Extended data 3: Functional characterization of non-CTSK MSC cells, PSCs and its derivatives.

a, Total numbers of PSCs and non-CTSK MSCs in mouse femurs at postnatal day 7, day 15 and day 32. Significant decreases in PSCs are observed at day 15 (**p=0.006) and day 32 (**p=0.009) when compared to day 7. Significant decreases in non-CTSK MSCs are observed at day 15 (***p= 3.8×10⁻⁵) and day 32 (***p=0.0003) when compared to day 7 (mean ± S.D, n =3 independent experiments; 5 animals/group for day 7, day 15; 3 animals/group for day 32; 2-tailed Student’s t-test). b, μCT images of the bone formed by non-CTSK MSCs (left) and PSCs (right) 5 weeks after transplantation. Representative images from 5 independent experiments. c, Quantification of bone volume (BV) when equal numbers of non-CTSK MSCs and PSCs were transplanted into secondary hosts (p = non-significant (ns), mean ± S.E.M, n= 3 independent experiments, 2-tailed Student’s t-test). d, Clonal non-CTSK MSC colonies were split for differentiation into osteoblasts (Alizarin red staining; left) and adipocytes (Oil red O staining; middle; scale bar 20μm). Separately, chondrocyte differentiation potential was assayed (Alcian blue staining, right; scale bar 100μm). Representative images from 4 independent experiments. e, Clonal differentiation capacity of 10 colonies isolated from PSCs and non-CTSK MSCs after subsequent culture under osteogenic (left) and adipogenic (right) differentiation conditions. All 10 colonies from each population were equally multipotent (mean ± S.D, n= 3 independent experiments. f, Bright field images of primary (left), secondary (middle) and tertiary mesenspheres (right, scale bar 20 μm) derived from non-CTSK MSCs. Tomato red (red) expression is shown in the inserts. Representative images from 3 independent experiments. g, Quantification of % of PSCs and non-CTSK MSCs able to form mesenspheres. *p=0.02, one way ANOVA, Dunnett’s multiple comparison test, mean ± S.D, n = 3 independent experiments. h, FACS analysis of in vitro differentiation of non-CTSK MSCs (right and left plots) after 15 days of culture. Color coded boxes (red) indicates parent/daughter gates. i, FACS plots of non-CTSK MSC-derived cells after the first round of mammary fat pad transplantation (Lineage- = Ter119−, CD45− and CD31−). Color coded boxes (red and green) indicates parent/daughter gates. h-i, Representative FACS plots from 3 independent experiments.

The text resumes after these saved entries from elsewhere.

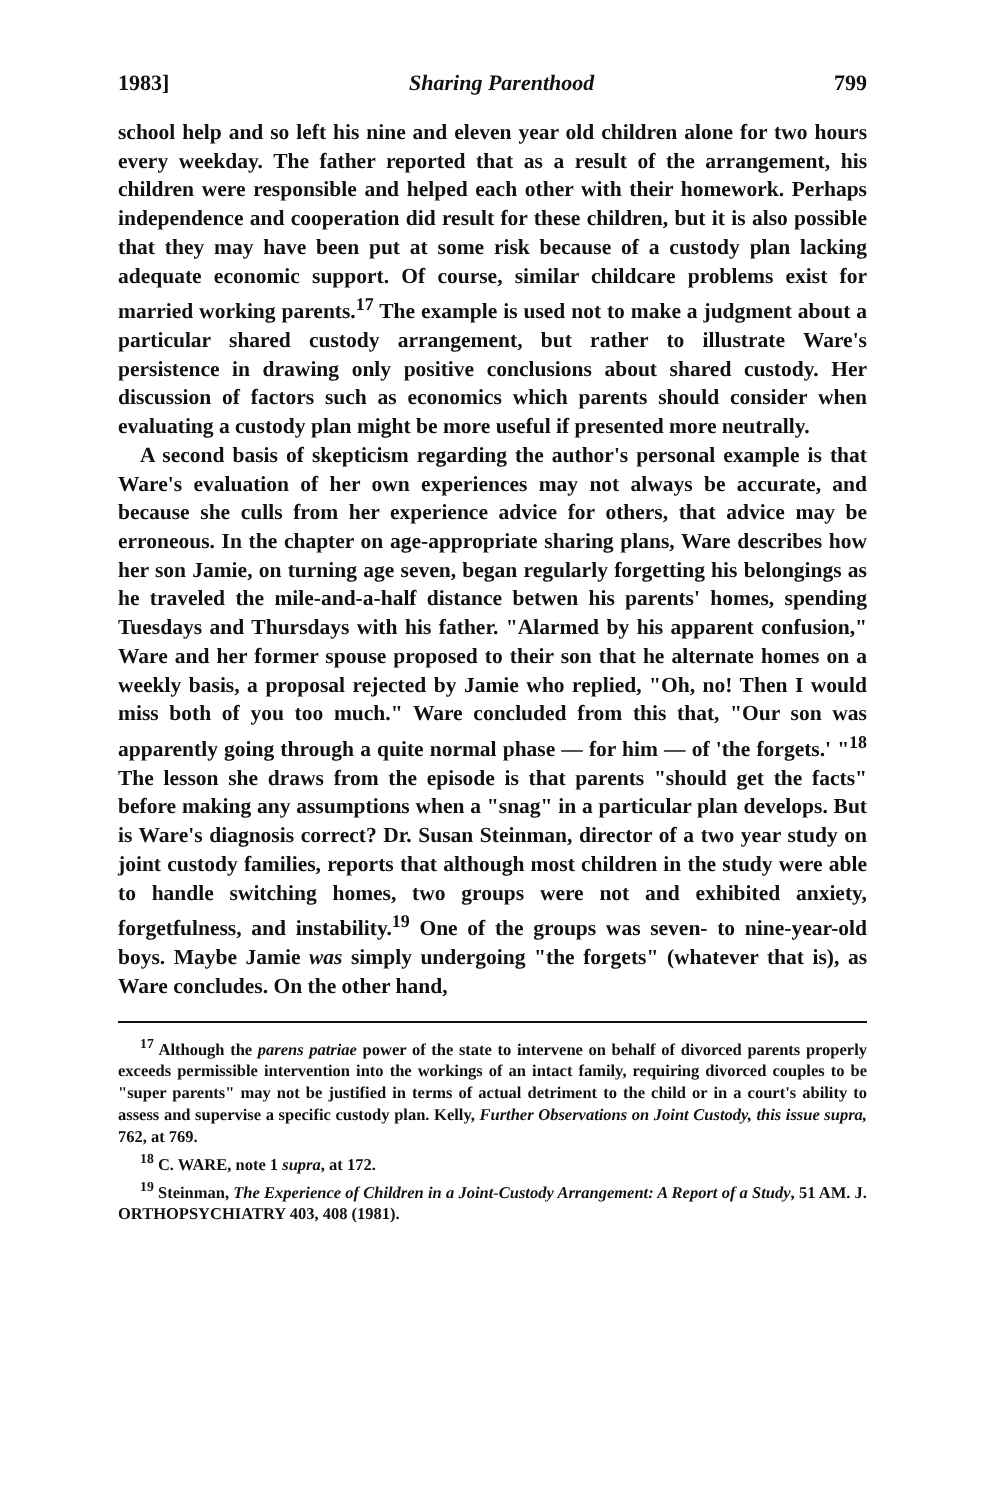1983] Sharing Parenthood 799
school help and so left his nine and eleven year old children alone for two hours every weekday. The father reported that as a result of the arrangement, his children were responsible and helped each other with their homework. Perhaps independence and cooperation did result for these children, but it is also possible that they may have been put at some risk because of a custody plan lacking adequate economic support. Of course, similar childcare problems exist for married working parents.<sup>17</sup> The example is used not to make a judgment about a particular shared custody arrangement, but rather to illustrate Ware's persistence in drawing only positive conclusions about shared custody. Her discussion of factors such as economics which parents should consider when evaluating a custody plan might be more useful if presented more neutrally.
A second basis of skepticism regarding the author's personal example is that Ware's evaluation of her own experiences may not always be accurate, and because she culls from her experience advice for others, that advice may be erroneous. In the chapter on age-appropriate sharing plans, Ware describes how her son Jamie, on turning age seven, began regularly forgetting his belongings as he traveled the mile-and-a-half distance betwen his parents' homes, spending Tuesdays and Thursdays with his father. "Alarmed by his apparent confusion," Ware and her former spouse proposed to their son that he alternate homes on a weekly basis, a proposal rejected by Jamie who replied, "Oh, no! Then I would miss both of you too much." Ware concluded from this that, "Our son was apparently going through a quite normal phase — for him — of 'the forgets.' "<sup>18</sup> The lesson she draws from the episode is that parents "should get the facts" before making any assumptions when a "snag" in a particular plan develops. But is Ware's diagnosis correct? Dr. Susan Steinman, director of a two year study on joint custody families, reports that although most children in the study were able to handle switching homes, two groups were not and exhibited anxiety, forgetfulness, and instability.<sup>19</sup> One of the groups was seven- to nine-year-old boys. Maybe Jamie was simply undergoing "the forgets" (whatever that is), as Ware concludes. On the other hand,
<sup>17</sup> Although the parens patriae power of the state to intervene on behalf of divorced parents properly exceeds permissible intervention into the workings of an intact family, requiring divorced couples to be "super parents" may not be justified in terms of actual detriment to the child or in a court's ability to assess and supervise a specific custody plan. Kelly, Further Observations on Joint Custody, this issue supra, 762, at 769.
<sup>18</sup> C. WARE, note 1 supra, at 172.
<sup>19</sup> Steinman, The Experience of Children in a Joint-Custody Arrangement: A Report of a Study, 51 AM. J. ORTHOPSYCHIATRY 403, 408 (1981).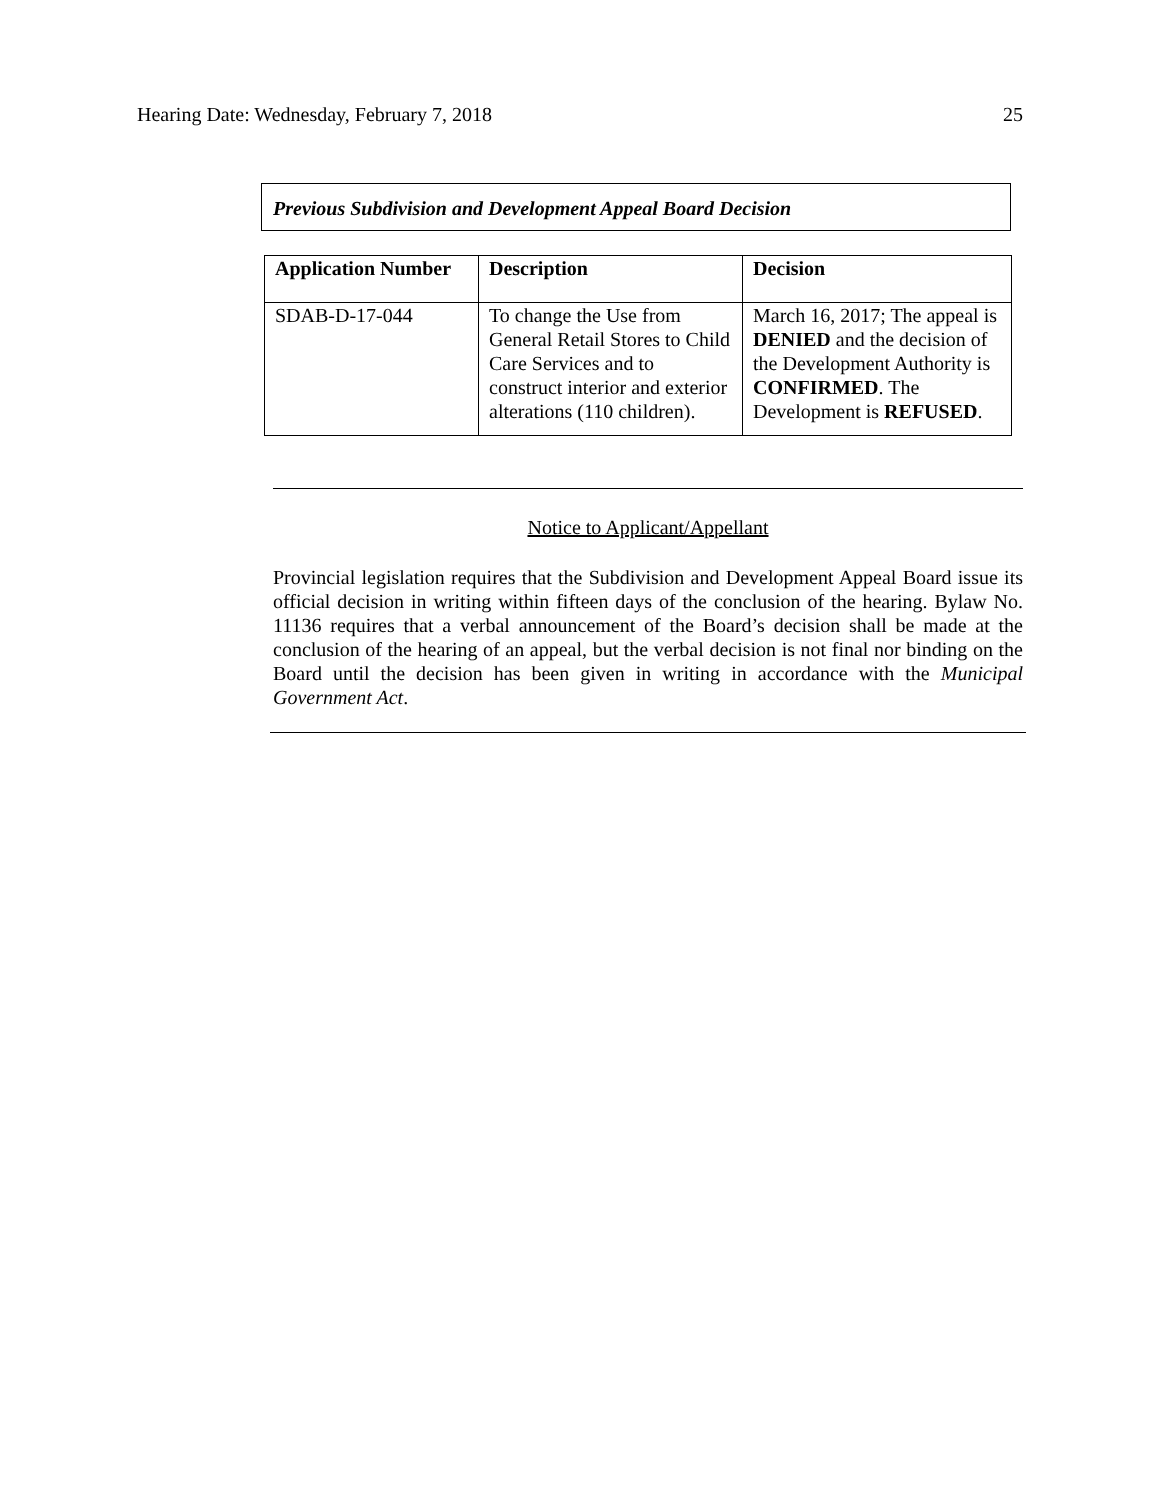Hearing Date: Wednesday, February 7, 2018 25
Previous Subdivision and Development Appeal Board Decision
| Application Number | Description | Decision |
| --- | --- | --- |
| SDAB-D-17-044 | To change the Use from General Retail Stores to Child Care Services and to construct interior and exterior alterations (110 children). | March 16, 2017; The appeal is DENIED and the decision of the Development Authority is CONFIRMED . The Development is REFUSED . |
Notice to Applicant/Appellant
Provincial legislation requires that the Subdivision and Development Appeal Board issue its official decision in writing within fifteen days of the conclusion of the hearing. Bylaw No. 11136 requires that a verbal announcement of the Board’s decision shall be made at the conclusion of the hearing of an appeal, but the verbal decision is not final nor binding on the Board until the decision has been given in writing in accordance with the Municipal Government Act.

j, FACS for CD140α (i) and CD146 (ii) in PSCs after transplantation into the mammary fat pad. k, FACS for expression of GFP (i),CD140α (ii), and CD146 (iii) in non-CTSK MSCs after mammary fat pad transplantation. l, PP1 cells were transplanted into the mammary fat pad of primary hosts for 2.5 weeks and then analyzed by FACS (i-iii). Color coded boxes (green and magenta) indicate parent/daughter gates. m-n, PP2 cells were isolated by FACS and implanted into the mammary fat-pad of primary recipients. The PP2-derived cells in primary recipients were analyzed by FACS (m, i-iv), and PP2 cells were re-isolated for transplantation into secondary recipients. PP2-derived cells in secondary recipients were analyzed by FACS (n, i-iv). Color coded boxes (green, magenta and orange) indicate parent/daughter gates. j-n, Representative FACS plots from 3 independent experiments.